* WHAT IS REQUIRED
Below are lines of data; restate word for word those running from the line containing "- Sign up at" to the line containing "### **Run the Data Lake Setup Script:**", inclusive, and no others.

* DATA PROVIDED
-*-

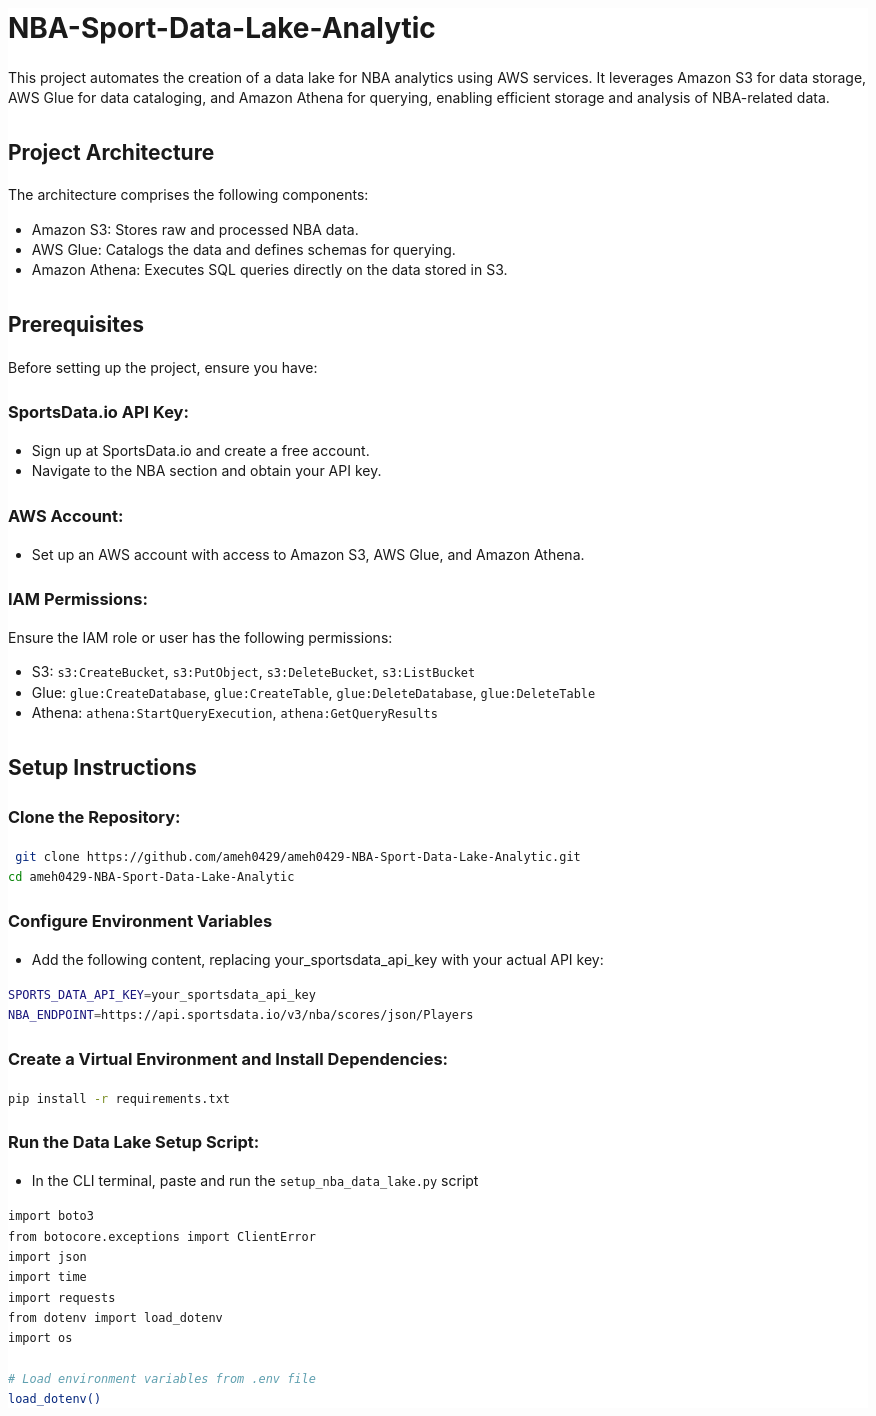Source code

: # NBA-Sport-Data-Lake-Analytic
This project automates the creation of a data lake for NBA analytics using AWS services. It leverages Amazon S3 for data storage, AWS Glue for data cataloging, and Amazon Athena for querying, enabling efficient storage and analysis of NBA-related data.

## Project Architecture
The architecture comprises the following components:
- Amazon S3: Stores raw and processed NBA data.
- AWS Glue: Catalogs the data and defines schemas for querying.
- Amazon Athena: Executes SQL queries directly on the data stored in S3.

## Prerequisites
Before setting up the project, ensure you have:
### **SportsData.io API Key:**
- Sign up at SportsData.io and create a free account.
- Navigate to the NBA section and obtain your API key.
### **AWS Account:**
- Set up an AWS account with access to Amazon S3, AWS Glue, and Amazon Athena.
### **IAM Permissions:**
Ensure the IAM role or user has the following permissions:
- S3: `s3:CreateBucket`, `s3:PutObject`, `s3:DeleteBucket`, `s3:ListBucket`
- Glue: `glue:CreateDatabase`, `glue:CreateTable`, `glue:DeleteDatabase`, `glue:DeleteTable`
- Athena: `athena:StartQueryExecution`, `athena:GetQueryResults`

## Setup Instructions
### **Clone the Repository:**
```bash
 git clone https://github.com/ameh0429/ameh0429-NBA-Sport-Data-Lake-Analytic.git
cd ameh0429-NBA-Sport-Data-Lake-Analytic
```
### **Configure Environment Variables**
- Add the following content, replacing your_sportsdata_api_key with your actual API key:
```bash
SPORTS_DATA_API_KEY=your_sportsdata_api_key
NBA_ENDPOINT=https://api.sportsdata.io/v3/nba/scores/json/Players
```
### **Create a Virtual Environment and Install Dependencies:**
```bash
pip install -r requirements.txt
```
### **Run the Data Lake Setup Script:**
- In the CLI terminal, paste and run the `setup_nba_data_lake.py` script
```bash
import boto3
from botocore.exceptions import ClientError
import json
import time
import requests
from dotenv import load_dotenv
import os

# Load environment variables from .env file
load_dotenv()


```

-*-

* ANSWER BOX
- Sign up at SportsData.io and create a free account.
- Navigate to the NBA section and obtain your API key.
### **AWS Account:**
- Set up an AWS account with access to Amazon S3, AWS Glue, and Amazon Athena.
### **IAM Permissions:**
Ensure the IAM role or user has the following permissions:
- S3: `s3:CreateBucket`, `s3:PutObject`, `s3:DeleteBucket`, `s3:ListBucket`
- Glue: `glue:CreateDatabase`, `glue:CreateTable`, `glue:DeleteDatabase`, `glue:DeleteTable`
- Athena: `athena:StartQueryExecution`, `athena:GetQueryResults`

## Setup Instructions
### **Clone the Repository:**
```bash
 git clone https://github.com/ameh0429/ameh0429-NBA-Sport-Data-Lake-Analytic.git
cd ameh0429-NBA-Sport-Data-Lake-Analytic
```
### **Configure Environment Variables**
- Add the following content, replacing your_sportsdata_api_key with your actual API key:
```bash
SPORTS_DATA_API_KEY=your_sportsdata_api_key
NBA_ENDPOINT=https://api.sportsdata.io/v3/nba/scores/json/Players
```
### **Create a Virtual Environment and Install Dependencies:**
```bash
pip install -r requirements.txt
```
### **Run the Data Lake Setup Script:**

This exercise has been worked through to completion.